3. Test the endpoints

   # Test health check
   curl http://localhost:8085/actuator/health
   
   # Test OAuth2 discovery
   curl http://localhost:8085/.well-known/oauth-authorization-server

Docker Deployment

# Build and start all services
docker compose up -d

# View logs
docker compose logs -f auth-service

# Stop services
docker compose down

📊 Monitoring

Health Checks

# Service health
curl http://localhost:8085/actuator/health

# Database health
curl http://localhost:8085/actuator/health/db

# Redis health
curl http://localhost:8085/actuator/health/redis

Metrics

# Prometheus metrics
curl http://localhost:8085/actuator/prometheus

# Application metrics
curl http://localhost:8085/actuator/metrics

Logs

# View service logs
docker compose logs -f auth-service

# Filter authentication events
docker compose logs auth-service | grep "AUTH"

🔒 Security Best Practices

JWT Security

• Secret Key: Use a strong, randomly generated secret (256+ bits)
• Token Expiration: Short-lived access tokens (1 hour)
• Refresh Tokens: Longer-lived but revocable (7 days)
• Token Storage: Store in HttpOnly cookies or secure storage

OAuth2.0 Security

• PKCE: Always use PKCE for public clients
• State Parameter: Use state parameter for CSRF protection
• Redirect URIs: Validate redirect URIs strictly
• Scope Validation: Validate requested scopes

Database Security

• Password Hashing: BCrypt with strength 12
• SQL Injection: Use parameterized queries
• Connection Security: Use SSL/TLS for database connections

🧪 Testing

Unit Tests

./gradlew test

Integration Tests

./gradlew integrationTest

OAuth2.0 Flow Testing

# 1. Get authorization code
curl "http://localhost:8085/oauth2/authorize?response_type=code&client_id=smartdrive-web&redirect_uri=http://localhost:3000/callback&scope=read write&state=test123"
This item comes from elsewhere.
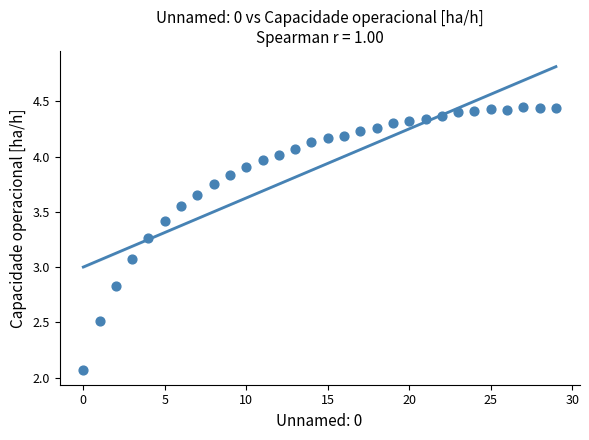

What Y value in the scatter plot is closest to 3?

3.1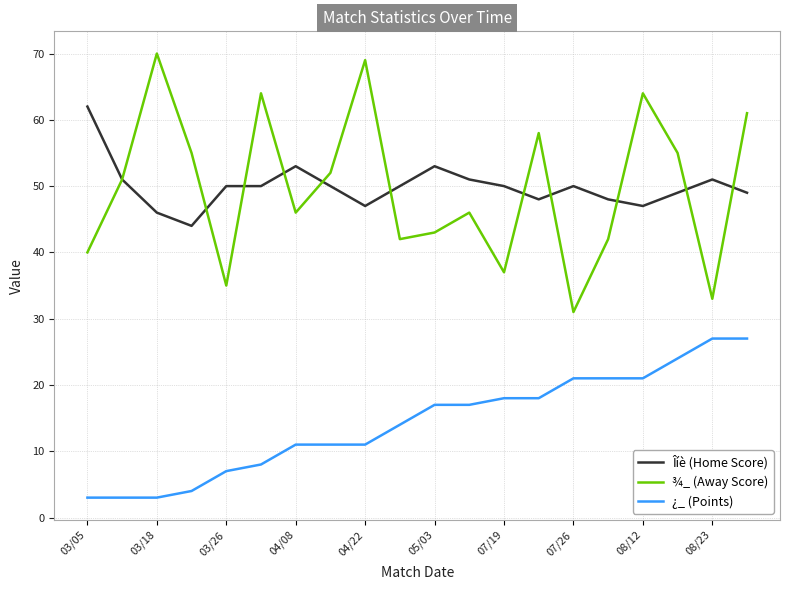

What are all the series names shown in the legend?

Îíè (Home Score), ¾_ (Away Score), ¿_ (Points)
# 2. Exchange code for token
curl -X POST http://localhost:8085/oauth2/token \
  -H "Content-Type: application/x-www-form-urlencoded" \
  -d "grant_type=authorization_code&client_id=smartdrive-web&code=YOUR_CODE&redirect_uri=http://localhost:3000/callback"

# 3. Use access token
curl -H "Authorization: Bearer YOUR_ACCESS_TOKEN" \
  http://localhost:8085/oauth2/userinfo

📚 API Documentation

Swagger UI

• URL: http://localhost:8085/swagger-ui.html
• OpenAPI Spec: http://localhost:8085/api-docs

OAuth2.0 Documentation

• RFC 6749: OAuth 2.0 Authorization Framework
• RFC 6750: OAuth 2.0 Bearer Token Usage
• RFC 7009: OAuth 2.0 Token Revocation
• RFC 7662: OAuth 2.0 Token Introspection

🐛 Troubleshooting

Common Issues

1. Database Connection

   # Check PostgreSQL is running
   docker compose ps postgres
   
   # Check database connection
   docker compose logs auth-service | grep "database"

2. JWT Token Issues

   # Validate token format
   echo "YOUR_TOKEN" | cut -d'.' -f2 | base64 -d | jq
   
   # Check token expiration
   curl -X POST http://localhost:8085/oauth2/introspect \
     -d "token=YOUR_TOKEN"

3. Redis Connection

   # Check Redis is running
   docker compose ps redis
   
   # Test Redis connection
   docker compose exec redis redis-cli ping

Logs

# View all logs
docker compose logs auth-service

# Filter by log level
docker compose logs auth-service | grep "ERROR"

# Follow logs in real-time
docker compose logs -f auth-service

🤝 Contributing

1. Fork the repository
2. Create a feature branch
3. Make your changes
4. Add tests
5. Submit a pull request

📄 License

This project is licensed under the MIT License - see the LICENSE file for details.